Where rock has the backbeat, jazz has the ride pattern: a four-beat phrase on the ride cymbal that goes "ding · ding-a · ding · ding-a" — quarter, two swung 8ths, quarter, two swung 8ths. The 8ths are swung (the second of each pair plays late, like the third note of a triplet). This is the heartbeat of every jazz groove.
Build it the same way you'd build any complex coordination skill: top-down. Quarters first. Add the skip-note. Add the hi-hat foot on 2 and 4. Add the bass drum on 1. Each layer is a new limb that has to know its job.
Exercises
1 — Quarters on the Ride
Just quarter notes on the ride cymbal. The 8ths come next, but first your hand needs to feel the pulse without the skip-note. Steady, even, lock to the click.
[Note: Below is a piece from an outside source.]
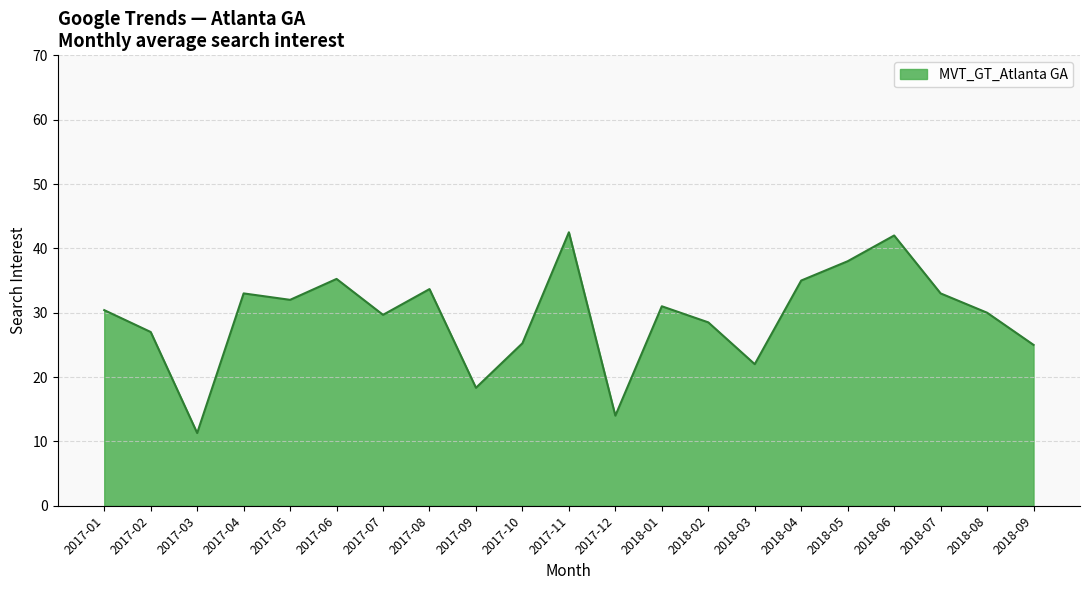

What is the minimum value shown in the chart?

11.3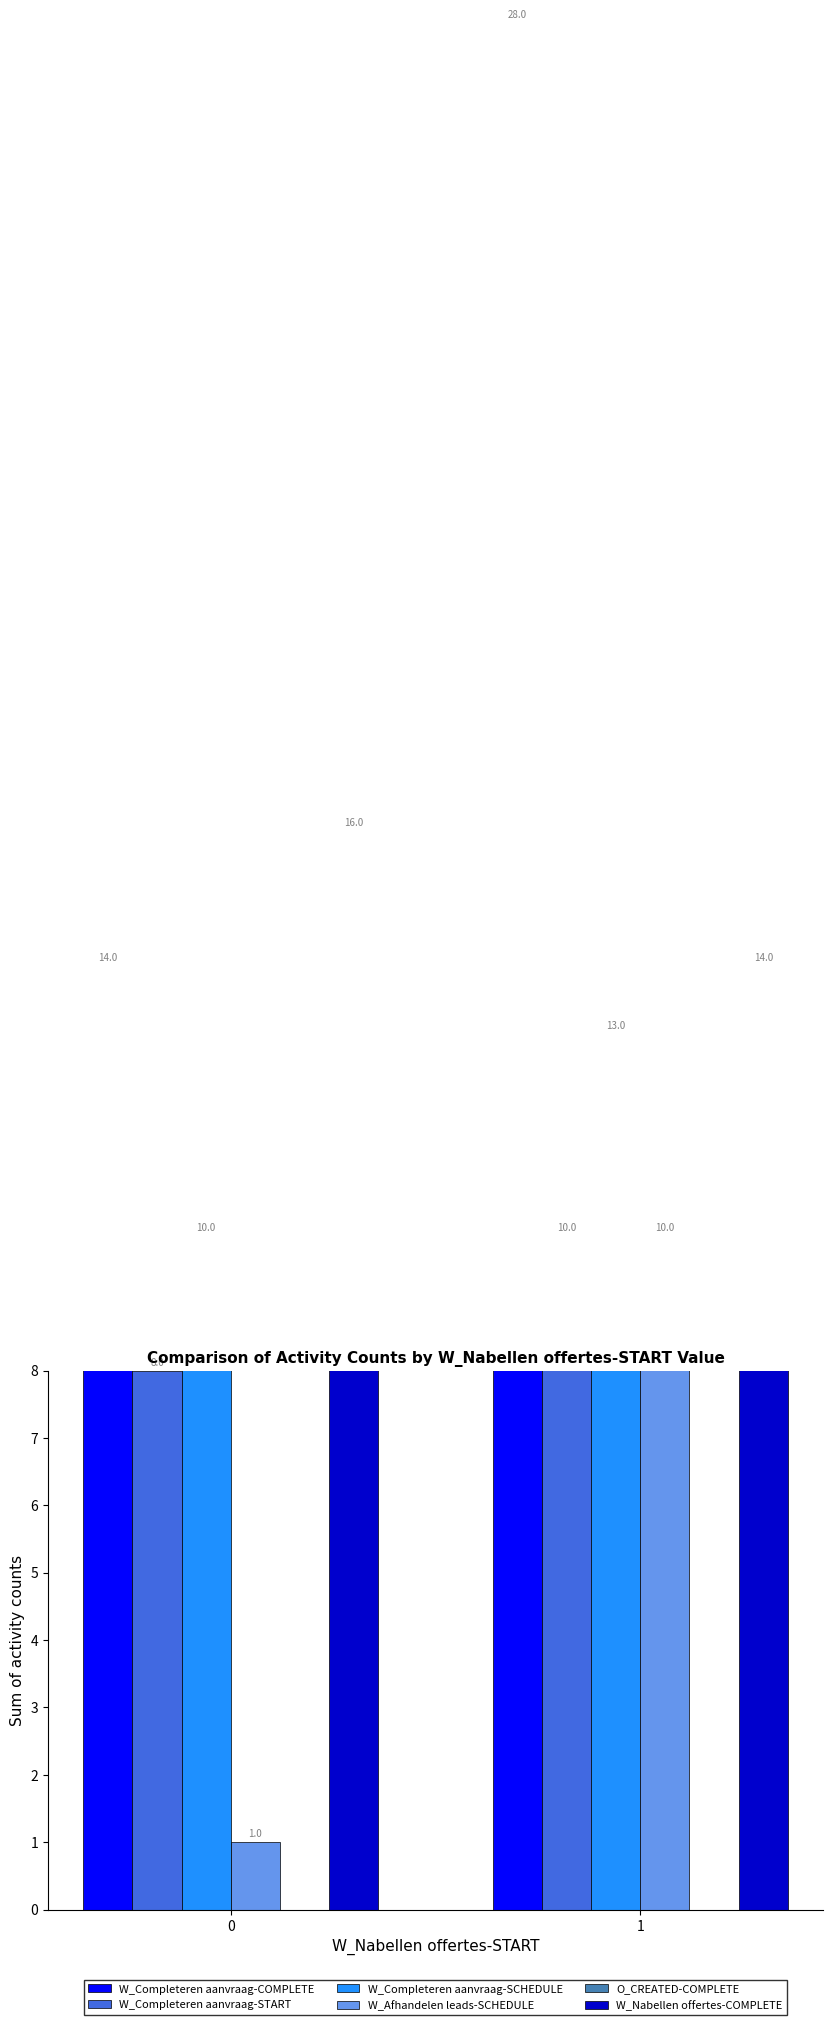

How many data points does each series have?

2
2 — Add the Skip-Note (the Ride Pattern)
Ding · ding-a · ding · ding-a. The two 8ths are swung — play the second one late, where the third note of an 8th-triplet would land. The first 8th is on the beat ("ding"), the second is the swung skip ("a").
3 — Add the Hi-Hat Foot on 2 and 4
The hi-hat foot lands on 2 and 4 — the chick that you hear underneath every jazz recording. This is jazz's equivalent of the rock backbeat: the pulse marker. The hi-hat foot is non-negotiable from here on.
4 — Add the Bass Drum on Beat 1
Optional — modern jazz often drops the bass drum entirely or "feathers" it (so quiet it's felt, not heard). For now, a soft bass drum on beat 1 anchors the bar. Three limbs in motion: ride, hi-hat foot, bass drum.